**Required work**
Decide whether each statement agrees with the passage below on Egypt's battle of legitimacy narratives. Answer yes or no for each, and quote the words of the passage that settle it.
(a) The Muslim Brotherhood's condition for any dialogue with the Army-Tamarroud alliance is Mursi's return to power.
(b) Sisi ended Mursi's presidency after two years.
(c) Sisi allied with liberal circles and some anti-Islamist businessmen to remove Mursi.
-------- Selected passage --------
First, the current battle of public narratives has pivoted around two well-structured claims of "legitimacy" with deep moral and cultural underpinnings: 1. A backward legitimacy, or "legitimacy of the ballots", embraced by the Muslim Brotherhood crowd who insist on the imperatives of democracy theory and the respect of the electoral outcome of 2012. Their be-all and end-all condition for entering any dialogue or reconciliation framework with the Army-Tamarroud alliance remains the return of ousted President Mursi to power. Their intellectual defense and emotional attachment to their electoral victory, as their main driving force in post-Mubarak Egypt, reinforces their rejection of giving up an eighty-five-year-old dream that was crushed suddenly by the Army Chief and Defense Minister Gen. Abdel Fattah Sisi after one year of Mursi's presidency. This Egyptian scenario has also shown how politics is all personal. In the first half of 2013, Mursi and Sisi devoted much of their focus to their plans to eliminate each other from the public office. Ironically, Sisi joined forces with the liberal circles and a few anti-Islamist businessmen to topple Mursi after a surprising forty-eight ultimatum announced on the Egyptian media June 30th.
-------- Supplied records --------
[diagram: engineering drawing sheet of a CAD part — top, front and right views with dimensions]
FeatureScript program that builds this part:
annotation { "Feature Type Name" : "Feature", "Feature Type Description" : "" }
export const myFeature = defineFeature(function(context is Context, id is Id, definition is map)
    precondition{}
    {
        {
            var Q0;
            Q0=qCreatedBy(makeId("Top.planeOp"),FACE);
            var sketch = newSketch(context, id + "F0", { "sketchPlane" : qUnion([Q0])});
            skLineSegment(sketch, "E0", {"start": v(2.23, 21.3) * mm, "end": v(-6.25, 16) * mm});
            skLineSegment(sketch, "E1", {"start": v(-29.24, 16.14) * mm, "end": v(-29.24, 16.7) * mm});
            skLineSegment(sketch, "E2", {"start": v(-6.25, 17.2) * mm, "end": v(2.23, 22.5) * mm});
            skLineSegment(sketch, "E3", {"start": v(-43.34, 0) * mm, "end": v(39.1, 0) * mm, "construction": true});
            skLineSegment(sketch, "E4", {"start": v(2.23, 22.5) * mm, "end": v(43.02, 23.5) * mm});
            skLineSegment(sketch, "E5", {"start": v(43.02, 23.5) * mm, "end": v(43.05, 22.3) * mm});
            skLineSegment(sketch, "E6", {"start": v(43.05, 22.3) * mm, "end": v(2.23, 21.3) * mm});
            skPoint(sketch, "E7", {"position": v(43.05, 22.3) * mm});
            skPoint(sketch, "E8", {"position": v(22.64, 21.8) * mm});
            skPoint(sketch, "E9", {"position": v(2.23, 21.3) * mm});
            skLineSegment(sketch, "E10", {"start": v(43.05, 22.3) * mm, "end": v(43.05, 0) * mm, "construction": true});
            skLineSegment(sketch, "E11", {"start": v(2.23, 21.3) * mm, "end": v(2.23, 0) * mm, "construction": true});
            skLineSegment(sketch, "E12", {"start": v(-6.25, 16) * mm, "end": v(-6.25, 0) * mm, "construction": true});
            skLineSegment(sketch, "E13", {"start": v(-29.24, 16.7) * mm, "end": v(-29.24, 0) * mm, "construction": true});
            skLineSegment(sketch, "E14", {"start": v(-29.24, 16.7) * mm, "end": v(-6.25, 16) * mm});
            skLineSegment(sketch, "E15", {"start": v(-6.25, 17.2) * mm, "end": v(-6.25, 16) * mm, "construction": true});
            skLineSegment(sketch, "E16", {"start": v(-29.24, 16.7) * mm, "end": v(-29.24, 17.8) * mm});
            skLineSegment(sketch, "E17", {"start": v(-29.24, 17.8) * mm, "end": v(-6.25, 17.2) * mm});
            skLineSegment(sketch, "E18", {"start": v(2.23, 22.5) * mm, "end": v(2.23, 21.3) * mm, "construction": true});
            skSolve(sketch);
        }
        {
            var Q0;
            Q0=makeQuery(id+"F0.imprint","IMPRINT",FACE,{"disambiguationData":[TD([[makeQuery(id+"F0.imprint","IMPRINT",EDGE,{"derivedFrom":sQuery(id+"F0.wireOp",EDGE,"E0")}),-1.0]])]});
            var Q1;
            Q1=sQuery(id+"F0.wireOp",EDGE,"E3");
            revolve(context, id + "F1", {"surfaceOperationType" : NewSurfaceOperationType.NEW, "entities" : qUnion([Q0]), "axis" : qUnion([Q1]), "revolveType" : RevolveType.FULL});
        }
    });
--------
-------- Supplied records --------
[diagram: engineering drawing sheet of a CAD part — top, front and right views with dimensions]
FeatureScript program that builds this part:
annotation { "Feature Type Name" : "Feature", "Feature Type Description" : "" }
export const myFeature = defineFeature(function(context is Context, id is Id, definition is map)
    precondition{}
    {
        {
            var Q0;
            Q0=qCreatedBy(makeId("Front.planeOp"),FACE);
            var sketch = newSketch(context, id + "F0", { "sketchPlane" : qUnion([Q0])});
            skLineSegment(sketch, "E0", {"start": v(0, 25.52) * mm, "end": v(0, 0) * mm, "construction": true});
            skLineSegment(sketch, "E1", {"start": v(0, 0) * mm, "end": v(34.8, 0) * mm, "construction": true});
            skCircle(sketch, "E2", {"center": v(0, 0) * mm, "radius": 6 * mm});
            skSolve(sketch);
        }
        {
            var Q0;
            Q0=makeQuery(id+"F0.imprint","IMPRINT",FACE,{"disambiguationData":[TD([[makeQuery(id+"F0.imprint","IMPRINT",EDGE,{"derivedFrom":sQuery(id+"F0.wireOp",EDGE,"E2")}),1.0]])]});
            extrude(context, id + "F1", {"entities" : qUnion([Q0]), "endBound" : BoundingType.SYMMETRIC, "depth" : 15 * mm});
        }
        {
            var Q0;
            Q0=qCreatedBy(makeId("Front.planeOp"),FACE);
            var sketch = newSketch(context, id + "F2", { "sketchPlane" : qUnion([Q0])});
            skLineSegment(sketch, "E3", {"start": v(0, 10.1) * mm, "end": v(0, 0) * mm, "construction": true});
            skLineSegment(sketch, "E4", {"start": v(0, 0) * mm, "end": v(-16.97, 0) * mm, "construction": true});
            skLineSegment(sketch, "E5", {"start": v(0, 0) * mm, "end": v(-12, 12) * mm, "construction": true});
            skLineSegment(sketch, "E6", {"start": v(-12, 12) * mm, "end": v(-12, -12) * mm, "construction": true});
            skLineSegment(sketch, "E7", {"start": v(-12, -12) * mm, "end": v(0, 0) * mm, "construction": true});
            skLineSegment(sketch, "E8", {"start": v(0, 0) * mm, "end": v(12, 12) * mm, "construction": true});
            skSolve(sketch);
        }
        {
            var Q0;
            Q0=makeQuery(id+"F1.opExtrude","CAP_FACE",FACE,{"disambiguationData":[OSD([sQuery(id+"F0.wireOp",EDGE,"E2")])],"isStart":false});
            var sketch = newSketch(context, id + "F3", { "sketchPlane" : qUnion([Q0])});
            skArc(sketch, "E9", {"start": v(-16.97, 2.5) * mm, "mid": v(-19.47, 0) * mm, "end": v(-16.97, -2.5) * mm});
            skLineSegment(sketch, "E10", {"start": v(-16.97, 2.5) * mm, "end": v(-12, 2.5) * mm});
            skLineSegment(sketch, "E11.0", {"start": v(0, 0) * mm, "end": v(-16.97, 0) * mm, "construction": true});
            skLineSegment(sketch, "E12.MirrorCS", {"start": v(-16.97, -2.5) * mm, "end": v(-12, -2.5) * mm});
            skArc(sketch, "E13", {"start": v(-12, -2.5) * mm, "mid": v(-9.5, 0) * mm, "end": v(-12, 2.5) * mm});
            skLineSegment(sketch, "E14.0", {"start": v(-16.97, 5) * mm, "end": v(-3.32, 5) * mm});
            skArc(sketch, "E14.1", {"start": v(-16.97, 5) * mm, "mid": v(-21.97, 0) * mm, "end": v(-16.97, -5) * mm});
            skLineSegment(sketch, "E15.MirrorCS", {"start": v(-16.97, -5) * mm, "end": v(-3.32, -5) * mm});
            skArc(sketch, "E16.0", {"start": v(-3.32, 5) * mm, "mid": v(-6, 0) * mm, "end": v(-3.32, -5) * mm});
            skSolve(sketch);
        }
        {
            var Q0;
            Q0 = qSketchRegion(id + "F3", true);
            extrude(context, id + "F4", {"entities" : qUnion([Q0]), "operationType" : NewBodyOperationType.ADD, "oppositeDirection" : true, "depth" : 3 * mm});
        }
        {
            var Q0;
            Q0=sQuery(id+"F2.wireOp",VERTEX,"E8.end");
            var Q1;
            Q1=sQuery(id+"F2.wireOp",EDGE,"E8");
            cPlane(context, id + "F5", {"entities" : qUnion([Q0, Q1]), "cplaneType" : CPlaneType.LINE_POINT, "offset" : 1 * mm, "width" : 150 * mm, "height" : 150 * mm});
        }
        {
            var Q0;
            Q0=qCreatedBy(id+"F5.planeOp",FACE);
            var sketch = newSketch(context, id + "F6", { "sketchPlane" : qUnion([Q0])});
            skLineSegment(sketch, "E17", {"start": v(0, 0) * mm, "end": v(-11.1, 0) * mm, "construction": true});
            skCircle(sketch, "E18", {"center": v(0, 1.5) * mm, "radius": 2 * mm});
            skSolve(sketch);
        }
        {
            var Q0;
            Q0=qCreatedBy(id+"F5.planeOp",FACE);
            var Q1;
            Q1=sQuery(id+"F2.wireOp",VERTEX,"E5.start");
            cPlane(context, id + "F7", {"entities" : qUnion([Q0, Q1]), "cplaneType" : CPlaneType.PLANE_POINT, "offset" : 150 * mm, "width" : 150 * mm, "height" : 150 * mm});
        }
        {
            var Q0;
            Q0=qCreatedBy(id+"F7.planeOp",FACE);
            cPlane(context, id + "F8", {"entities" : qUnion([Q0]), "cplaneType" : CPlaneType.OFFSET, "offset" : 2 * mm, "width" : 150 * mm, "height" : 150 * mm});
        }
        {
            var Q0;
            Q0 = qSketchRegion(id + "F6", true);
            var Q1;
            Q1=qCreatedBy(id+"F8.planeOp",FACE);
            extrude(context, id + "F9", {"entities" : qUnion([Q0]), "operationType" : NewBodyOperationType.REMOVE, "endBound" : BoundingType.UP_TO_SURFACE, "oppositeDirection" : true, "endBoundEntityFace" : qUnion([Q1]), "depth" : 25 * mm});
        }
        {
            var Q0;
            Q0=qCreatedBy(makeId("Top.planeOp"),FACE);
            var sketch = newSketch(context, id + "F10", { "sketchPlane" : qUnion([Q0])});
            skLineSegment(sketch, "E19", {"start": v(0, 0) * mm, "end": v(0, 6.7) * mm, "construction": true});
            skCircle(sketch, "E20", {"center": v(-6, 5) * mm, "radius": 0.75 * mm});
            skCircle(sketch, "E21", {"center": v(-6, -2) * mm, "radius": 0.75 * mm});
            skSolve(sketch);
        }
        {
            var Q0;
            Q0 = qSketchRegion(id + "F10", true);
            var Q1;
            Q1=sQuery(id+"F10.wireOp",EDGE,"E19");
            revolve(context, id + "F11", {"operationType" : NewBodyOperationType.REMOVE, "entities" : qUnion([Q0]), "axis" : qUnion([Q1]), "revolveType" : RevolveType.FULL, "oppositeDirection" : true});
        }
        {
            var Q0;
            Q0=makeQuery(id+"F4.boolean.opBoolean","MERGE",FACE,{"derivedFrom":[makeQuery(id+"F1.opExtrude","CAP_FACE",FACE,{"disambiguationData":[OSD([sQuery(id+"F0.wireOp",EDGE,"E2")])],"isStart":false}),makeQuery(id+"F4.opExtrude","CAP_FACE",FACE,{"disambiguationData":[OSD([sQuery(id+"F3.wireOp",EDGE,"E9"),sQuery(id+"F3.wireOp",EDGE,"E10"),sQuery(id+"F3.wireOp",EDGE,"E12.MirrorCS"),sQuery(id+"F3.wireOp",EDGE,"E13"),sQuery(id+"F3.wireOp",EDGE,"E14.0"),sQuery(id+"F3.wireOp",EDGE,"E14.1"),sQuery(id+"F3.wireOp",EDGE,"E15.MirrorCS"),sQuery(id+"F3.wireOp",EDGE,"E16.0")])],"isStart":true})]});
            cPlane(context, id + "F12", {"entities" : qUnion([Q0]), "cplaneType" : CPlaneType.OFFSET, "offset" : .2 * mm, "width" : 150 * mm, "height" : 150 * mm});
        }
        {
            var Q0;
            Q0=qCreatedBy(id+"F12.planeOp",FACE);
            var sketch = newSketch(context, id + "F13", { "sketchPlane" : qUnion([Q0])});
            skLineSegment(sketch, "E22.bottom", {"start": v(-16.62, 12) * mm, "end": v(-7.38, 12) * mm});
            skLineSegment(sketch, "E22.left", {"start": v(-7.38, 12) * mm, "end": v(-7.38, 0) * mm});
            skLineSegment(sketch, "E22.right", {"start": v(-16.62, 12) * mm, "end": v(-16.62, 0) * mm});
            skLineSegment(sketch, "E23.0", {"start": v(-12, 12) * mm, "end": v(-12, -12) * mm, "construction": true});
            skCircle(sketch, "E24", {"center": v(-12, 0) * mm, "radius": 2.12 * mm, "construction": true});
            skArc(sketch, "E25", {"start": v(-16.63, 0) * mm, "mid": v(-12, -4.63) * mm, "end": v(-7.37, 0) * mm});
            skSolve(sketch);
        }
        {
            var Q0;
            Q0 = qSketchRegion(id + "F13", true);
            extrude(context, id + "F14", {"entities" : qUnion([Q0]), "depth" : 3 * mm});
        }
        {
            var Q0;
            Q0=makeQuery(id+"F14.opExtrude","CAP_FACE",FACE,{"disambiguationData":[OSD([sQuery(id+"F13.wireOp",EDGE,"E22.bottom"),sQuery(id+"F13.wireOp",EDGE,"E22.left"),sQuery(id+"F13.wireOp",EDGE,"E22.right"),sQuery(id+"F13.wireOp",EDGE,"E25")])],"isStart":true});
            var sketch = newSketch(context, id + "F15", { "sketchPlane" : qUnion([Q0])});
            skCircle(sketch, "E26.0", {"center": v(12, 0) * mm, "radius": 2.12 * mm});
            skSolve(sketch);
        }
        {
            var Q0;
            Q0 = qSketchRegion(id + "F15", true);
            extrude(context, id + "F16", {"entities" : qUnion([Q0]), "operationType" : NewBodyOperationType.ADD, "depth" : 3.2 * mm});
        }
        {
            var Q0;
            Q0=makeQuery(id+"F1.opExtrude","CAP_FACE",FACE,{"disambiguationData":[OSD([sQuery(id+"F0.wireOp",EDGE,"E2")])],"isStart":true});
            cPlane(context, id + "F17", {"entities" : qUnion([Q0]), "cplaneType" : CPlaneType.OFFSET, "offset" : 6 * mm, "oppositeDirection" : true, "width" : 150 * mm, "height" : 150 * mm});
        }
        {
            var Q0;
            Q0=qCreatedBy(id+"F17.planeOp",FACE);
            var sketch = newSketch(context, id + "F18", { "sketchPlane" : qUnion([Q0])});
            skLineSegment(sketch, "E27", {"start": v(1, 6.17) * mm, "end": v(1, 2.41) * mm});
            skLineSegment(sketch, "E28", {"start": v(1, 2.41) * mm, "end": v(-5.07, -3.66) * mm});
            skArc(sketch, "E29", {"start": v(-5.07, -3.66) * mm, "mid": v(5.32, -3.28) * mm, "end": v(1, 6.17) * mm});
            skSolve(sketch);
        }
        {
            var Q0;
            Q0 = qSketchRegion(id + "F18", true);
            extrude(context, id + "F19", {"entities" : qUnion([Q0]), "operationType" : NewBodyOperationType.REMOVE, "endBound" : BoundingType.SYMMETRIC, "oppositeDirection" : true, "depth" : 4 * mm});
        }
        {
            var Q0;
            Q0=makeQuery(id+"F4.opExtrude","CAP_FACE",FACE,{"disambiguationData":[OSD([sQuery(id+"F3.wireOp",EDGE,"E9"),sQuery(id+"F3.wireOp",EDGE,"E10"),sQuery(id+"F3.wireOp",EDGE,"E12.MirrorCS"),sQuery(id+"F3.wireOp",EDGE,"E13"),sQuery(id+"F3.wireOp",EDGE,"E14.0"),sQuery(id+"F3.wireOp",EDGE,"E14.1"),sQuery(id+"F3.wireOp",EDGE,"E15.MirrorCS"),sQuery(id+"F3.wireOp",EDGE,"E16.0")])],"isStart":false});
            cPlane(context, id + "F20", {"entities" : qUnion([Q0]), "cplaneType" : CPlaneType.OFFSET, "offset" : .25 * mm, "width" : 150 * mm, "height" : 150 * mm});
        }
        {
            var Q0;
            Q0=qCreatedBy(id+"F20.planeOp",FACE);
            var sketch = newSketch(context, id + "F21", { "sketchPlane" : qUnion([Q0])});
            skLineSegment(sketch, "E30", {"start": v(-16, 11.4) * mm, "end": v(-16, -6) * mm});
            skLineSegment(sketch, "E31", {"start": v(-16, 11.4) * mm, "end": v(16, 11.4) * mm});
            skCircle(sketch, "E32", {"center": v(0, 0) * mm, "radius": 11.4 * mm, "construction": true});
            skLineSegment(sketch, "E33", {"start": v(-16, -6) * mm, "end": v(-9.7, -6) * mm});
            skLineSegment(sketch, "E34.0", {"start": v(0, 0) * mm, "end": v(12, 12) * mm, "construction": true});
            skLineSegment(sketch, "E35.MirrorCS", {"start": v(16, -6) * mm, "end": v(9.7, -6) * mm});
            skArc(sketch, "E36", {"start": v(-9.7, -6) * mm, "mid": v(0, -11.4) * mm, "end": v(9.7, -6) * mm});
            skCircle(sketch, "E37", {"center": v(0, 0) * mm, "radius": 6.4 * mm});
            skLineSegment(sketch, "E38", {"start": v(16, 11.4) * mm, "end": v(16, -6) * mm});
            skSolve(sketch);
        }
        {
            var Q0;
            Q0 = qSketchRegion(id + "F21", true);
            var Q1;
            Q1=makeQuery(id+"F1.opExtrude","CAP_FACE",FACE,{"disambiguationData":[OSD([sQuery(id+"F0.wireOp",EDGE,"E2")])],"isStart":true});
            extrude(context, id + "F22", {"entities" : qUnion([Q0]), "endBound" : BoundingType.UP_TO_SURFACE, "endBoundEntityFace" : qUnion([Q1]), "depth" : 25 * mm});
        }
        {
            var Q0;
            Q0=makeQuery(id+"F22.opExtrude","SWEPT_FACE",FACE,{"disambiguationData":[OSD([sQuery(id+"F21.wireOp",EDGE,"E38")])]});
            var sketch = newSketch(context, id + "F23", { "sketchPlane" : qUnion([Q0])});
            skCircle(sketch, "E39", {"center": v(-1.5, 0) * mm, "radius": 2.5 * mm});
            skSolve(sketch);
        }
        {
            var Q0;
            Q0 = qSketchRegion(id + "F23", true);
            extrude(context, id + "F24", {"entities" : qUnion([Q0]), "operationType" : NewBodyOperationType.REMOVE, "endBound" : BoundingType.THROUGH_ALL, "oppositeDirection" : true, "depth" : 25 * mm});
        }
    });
--------
**Solution for this task**
(a) Yes: "Their be-all and end-all condition for entering any dialogue or reconciliation framework with the Army-Tamarroud alliance remains the return of ousted President Mursi to power."
(b) No: "after one year of Mursi's presidency"
(c) Yes: "Sisi joined forces with the liberal circles and a few anti-Islamist businessmen to topple Mursi"